#### [Text block]
···
Investor Capital Lending Fixed Income Series B, LLC. (“ICLB”) - is a fixed payment offering with various levels of return based on investment.  ICLB has paid out all returns promised to investors to date. ICLB was funded in late 2009.

Investor Capital Lending Fixed Income Series C, LLC. (“ICLC”) - is a fixed payment offering with various levels of return based on investment.  ICLB has paid out all returns promised to investors to date. ICLB was funded in mid 2010.

Investor Capital Lending Fixed Income Series D, LLC. (“ICLC”) - is a fixed payment offering with various levels of return based on investment.  ICLB has paid out all returns promised to investors to date. ICLB was funded in late 2010.

Wilson’s Creek Real Estate Fund, LLC (“Wilson”) – is an equity offering with a preferred return of eight (8%) percent that invests in residential and commercial real estate throughout the country. The fund has a five year life span and does not pay out distributions or return capital until dissolution. Wilson was funded in early 2010.

Jordan Creek Real Estate Fund, LLC (“Jordan”) – is an equity offering with a preferred return of eight (8%) percent that invests in residential and commercial real estate throughout the country. The fund has a five year life span and does not pay out distributions or return capital until dissolution. Jordan was funded in early 2011.

Railey’s Creek Real Estate Fund, LLC (“Railey”) – is an equity offering with a preferred return of eight (8%) percent that invests in residential and commercial real estate throughout the country. The fund has a five year life span and does not pay out distributions or return capital until dissolution. Railey was funded in mid 2010.
···
#### [Parts of the exercise]
1. According to the fund descriptions, when was Wilson's Creek Real Estate Fund funded?
2. Write out the passage of the fund descriptions between "Investor Capital Lending Fixed Income Series D, LLC." and "in early 2010.", inclusive.

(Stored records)
···
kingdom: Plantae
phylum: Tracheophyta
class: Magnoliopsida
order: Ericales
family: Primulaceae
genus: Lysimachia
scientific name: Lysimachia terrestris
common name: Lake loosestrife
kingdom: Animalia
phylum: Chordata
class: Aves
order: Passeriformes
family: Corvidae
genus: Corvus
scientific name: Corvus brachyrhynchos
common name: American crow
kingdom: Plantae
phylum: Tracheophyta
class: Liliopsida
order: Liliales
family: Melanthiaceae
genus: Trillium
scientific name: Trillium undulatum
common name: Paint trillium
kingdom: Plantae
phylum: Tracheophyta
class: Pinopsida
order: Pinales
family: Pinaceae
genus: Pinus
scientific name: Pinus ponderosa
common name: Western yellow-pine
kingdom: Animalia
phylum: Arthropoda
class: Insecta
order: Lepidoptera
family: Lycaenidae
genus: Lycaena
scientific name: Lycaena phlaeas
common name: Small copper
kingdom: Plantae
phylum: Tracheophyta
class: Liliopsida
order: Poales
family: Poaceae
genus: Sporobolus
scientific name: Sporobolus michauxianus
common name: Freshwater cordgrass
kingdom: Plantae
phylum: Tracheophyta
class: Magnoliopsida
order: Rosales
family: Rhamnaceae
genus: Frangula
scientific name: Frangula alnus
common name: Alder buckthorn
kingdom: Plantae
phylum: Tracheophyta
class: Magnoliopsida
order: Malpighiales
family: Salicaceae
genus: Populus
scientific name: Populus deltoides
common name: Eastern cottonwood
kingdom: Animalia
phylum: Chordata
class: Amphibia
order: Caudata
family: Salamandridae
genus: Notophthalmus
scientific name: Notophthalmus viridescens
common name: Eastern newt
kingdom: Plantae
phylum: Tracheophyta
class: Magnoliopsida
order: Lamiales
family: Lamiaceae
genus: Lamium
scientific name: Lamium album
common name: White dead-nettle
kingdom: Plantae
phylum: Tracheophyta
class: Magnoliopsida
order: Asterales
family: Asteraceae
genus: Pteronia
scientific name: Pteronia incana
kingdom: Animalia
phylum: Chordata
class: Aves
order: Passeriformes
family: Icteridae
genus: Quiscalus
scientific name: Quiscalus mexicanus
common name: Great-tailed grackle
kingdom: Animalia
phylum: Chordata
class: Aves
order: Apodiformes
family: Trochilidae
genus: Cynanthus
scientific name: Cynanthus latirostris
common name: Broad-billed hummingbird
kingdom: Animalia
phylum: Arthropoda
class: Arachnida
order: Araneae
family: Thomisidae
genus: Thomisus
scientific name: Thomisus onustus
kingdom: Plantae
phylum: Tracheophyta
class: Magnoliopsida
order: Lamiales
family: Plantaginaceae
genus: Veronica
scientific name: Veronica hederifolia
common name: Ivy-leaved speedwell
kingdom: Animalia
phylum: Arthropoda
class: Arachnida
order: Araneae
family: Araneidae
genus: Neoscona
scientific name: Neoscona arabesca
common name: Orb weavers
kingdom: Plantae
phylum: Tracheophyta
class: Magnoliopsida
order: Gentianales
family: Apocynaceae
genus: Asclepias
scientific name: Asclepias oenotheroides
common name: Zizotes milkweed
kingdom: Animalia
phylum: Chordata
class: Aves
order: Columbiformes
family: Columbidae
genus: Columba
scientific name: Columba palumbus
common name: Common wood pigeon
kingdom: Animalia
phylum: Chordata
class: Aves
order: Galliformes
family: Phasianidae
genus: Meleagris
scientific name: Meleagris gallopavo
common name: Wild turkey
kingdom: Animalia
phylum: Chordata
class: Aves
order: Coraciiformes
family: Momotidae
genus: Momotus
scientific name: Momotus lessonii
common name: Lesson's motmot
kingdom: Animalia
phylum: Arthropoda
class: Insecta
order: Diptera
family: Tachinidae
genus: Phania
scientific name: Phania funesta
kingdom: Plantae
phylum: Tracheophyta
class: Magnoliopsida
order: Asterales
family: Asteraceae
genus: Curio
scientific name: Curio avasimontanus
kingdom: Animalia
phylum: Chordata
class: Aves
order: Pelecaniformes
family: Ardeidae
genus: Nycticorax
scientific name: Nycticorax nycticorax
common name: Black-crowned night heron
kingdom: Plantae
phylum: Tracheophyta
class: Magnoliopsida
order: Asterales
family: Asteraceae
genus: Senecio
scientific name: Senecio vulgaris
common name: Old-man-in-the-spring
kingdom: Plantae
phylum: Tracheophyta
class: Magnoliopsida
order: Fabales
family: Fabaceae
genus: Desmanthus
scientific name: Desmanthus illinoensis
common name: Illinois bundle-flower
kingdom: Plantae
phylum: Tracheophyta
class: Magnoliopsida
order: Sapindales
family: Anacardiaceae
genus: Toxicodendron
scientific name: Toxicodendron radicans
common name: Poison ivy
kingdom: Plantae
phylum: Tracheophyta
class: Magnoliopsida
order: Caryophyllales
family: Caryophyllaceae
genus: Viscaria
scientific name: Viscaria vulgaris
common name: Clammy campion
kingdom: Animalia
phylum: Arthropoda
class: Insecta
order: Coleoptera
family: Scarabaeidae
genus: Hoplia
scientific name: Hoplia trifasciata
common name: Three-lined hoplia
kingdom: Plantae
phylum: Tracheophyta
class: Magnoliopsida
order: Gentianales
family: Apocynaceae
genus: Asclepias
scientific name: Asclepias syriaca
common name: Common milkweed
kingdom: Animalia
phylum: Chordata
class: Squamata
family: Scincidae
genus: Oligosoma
···
#### [Outputs]
1. Early 2010.

2.
Investor Capital Lending Fixed Income Series D, LLC. (“ICLC”) - is a fixed payment offering with various levels of return based on investment.  ICLB has paid out all returns promised to investors to date. ICLB was funded in late 2010.

Wilson’s Creek Real Estate Fund, LLC (“Wilson”) – is an equity offering with a preferred return of eight (8%) percent that invests in residential and commercial real estate throughout the country. The fund has a five year life span and does not pay out distributions or return capital until dissolution. Wilson was funded in early 2010.